Sur l’article 700 du Code de procédure civile
Compte tenu de l’affectation des dépens, le demandeur sera débouté de sa demande de dédommagement au titre de l’article 700 du Code de procédure civile.
PAR CES MOTIFS
Nous, Juge des contentieux de la protection près le tribunal judiciaire, statuant publiquement en référé, par ordonnance contradictoire et en premier ressort, prononcée par mise à disposition au greffe,
DECLARONS recevable la demande en référé de l’O.P.H. 13 HABITAT,
RECEVONS partiellement l’O.P.H. 13 HABITAT en ses demandes,
CONDAMNONS M. [W] [E] à payer à l’O.P.H. 13 HABITAT la somme provisionnelle de 859.01 euros, somme assortie d’intérêts au taux légal à compter du 25 novembre 2024.

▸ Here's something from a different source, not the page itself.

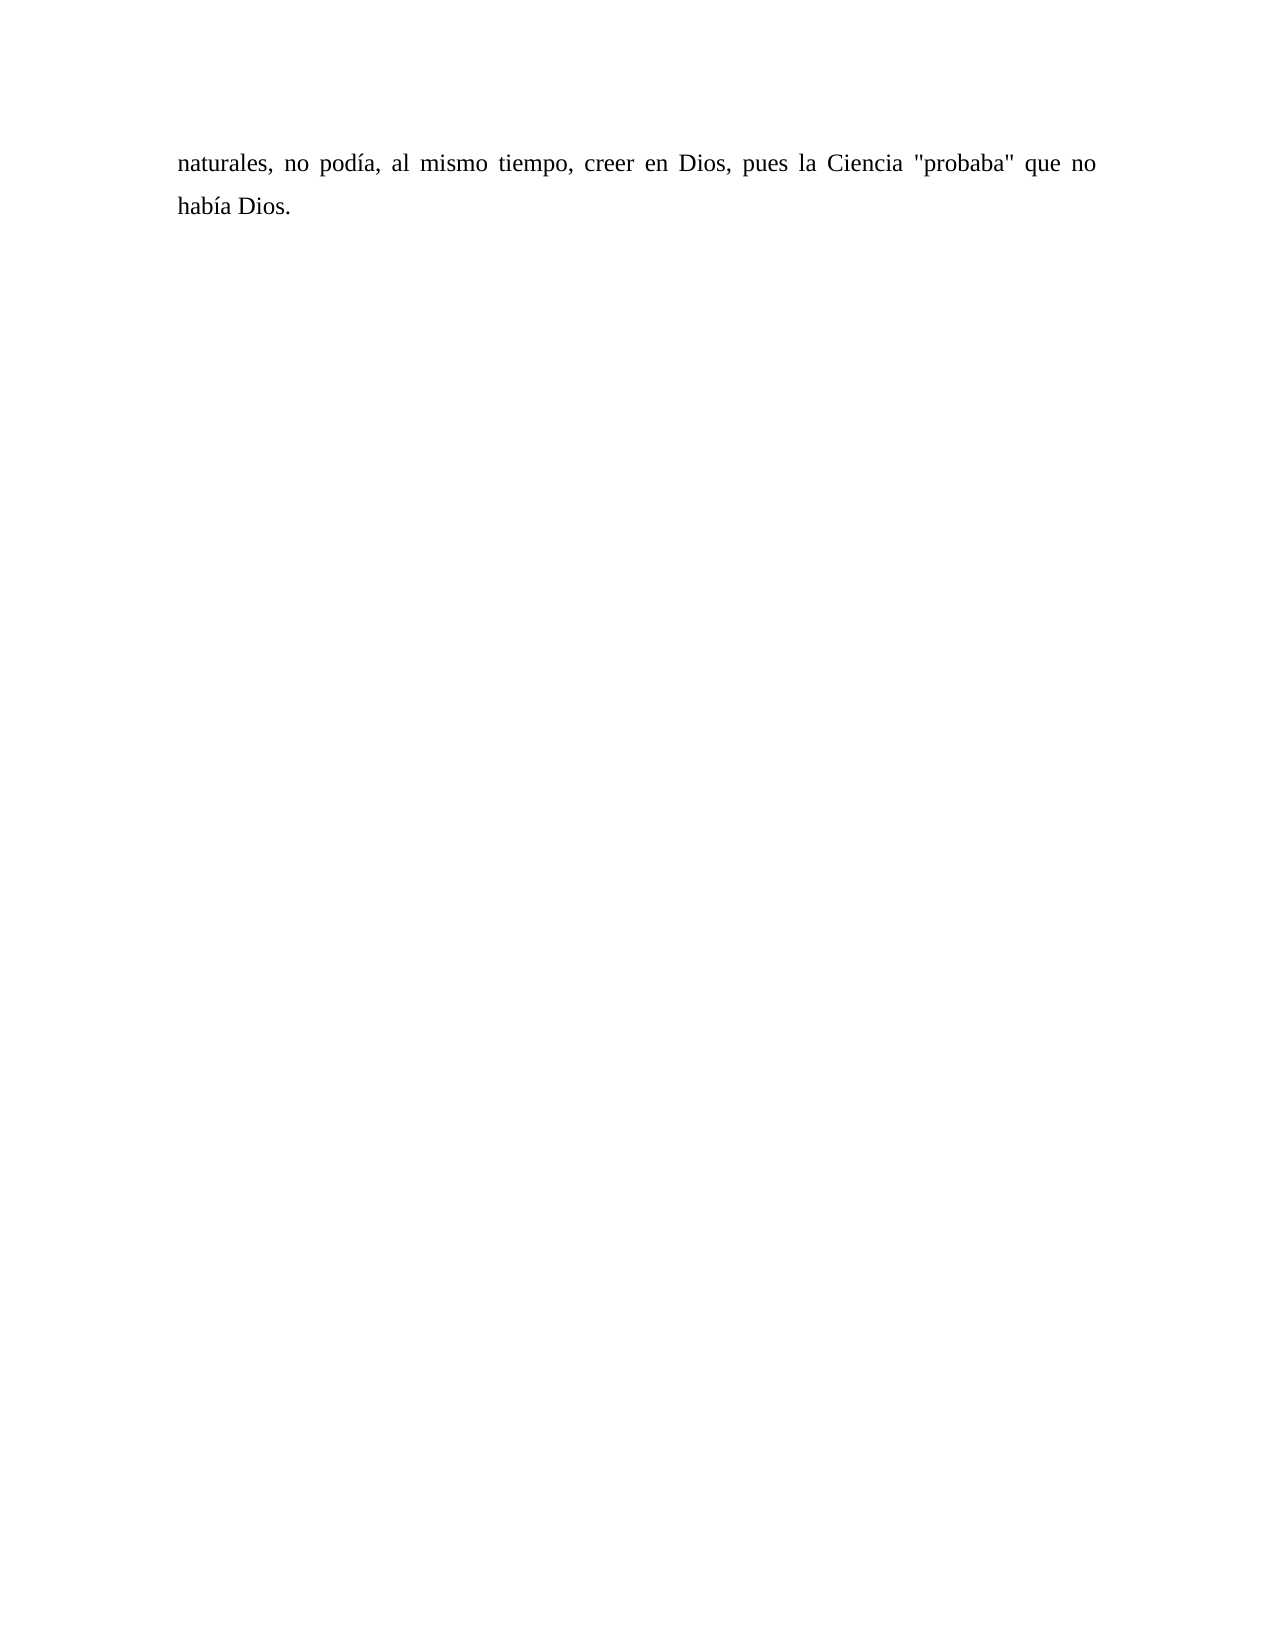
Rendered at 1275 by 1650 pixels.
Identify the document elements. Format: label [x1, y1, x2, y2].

text [177, 148, 1098, 219]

CONSTATONS l’acquisition, au 7 janvier 2025, de la clause résolutoire figurant au contrat de location du 19 octobre 2023,
AUTORISONS M. [W] [E] à s’acquitter, outre le loyer et les charges courants, de la dette de 859.01 euros en 17 mensualités de 50 euros en capital chacune, une 18ème mensualité venant payer le capital restant et les intérêts calculés depuis le 25 novembre 2024 sur le capital restant dû tous les mois,
PRÉCISONS que chaque mensualité devra être payée en même temps que le loyer et les charges, ce à compter du premier mois qui suivra la signification de la présente ordonnance,
SUSPENDONS l’effet de la clause résolutoire pendant le cours des délais accordés,
DISONS que si les délais accordés sont entièrement respectés, la clause résolutoire sera réputée n’avoir jamais été acquise,
DISONS qu’en revanche, toute mensualité, qu’elle soit due au titre du loyer et des charges courants ou de l’arriéré, restée impayée sept jours après la réception d’une mise en demeure par lettre recommandée avec avis de réception, justifiera :
— que la clause résolutoire retrouve son plein effet et que donc le contrat de location soit résilié au 7 janvier 2025,
— que l’intégralité de la dette redevienne immédiatement exigible,
— qu’à défaut, pour M. [W] [E], d’avoir volontairement libéré le logement dans les deux mois de la délivrance d’un commandement de quitter les lieux, l’O.P.H. 13 HABITAT puisse faire procéder à son expulsion ainsi qu’à celle de tous occupants éventuels de son chef des lieux au bâtiment B de la cité Saint-Eloi, situé rue Claude Debussy à Châteaurenard (13160), avec le concours d’un serrurier et de la force publique si nécessaire, et puisse faire transporter les meubles et objets mobiliers éventuellement laissés dans les lieux dans tel garde-meubles de son choix aux frais et risques de(s) l’expulsé(s),
— que M. [W] [E] soit condamné à verser à l’O.P.H. 13 HABITAT une indemnité d’occupation, égale au loyer courant indexé selon les termes du contrat de bail résilié et aux charges courantes qui auraient été dus en l’absence de résiliation du bail, pour toute période comprise entre le 1er mai 2025 et la date de libération effective et définitive des lieux et de restitution des clés,
DEBOUTONS l’O.P.H. 13 HABITAT de sa demande au titre des dispositions de l’article 700 du Code de procédure civile,
LAISSONS les entiers dépens de l’instance à la charge de l’O.P.H. 13 HABITAT, en ce compris le commandement de payer,
RAPPELONS que la présente ordonnance est exécutoire à titre provisoire, frais et dépens compris.
AINSI JUGE ET PRONONCE EN AUDIENCE PUBLIQUE LES JOUR, MOIS ET AN SUSDITS.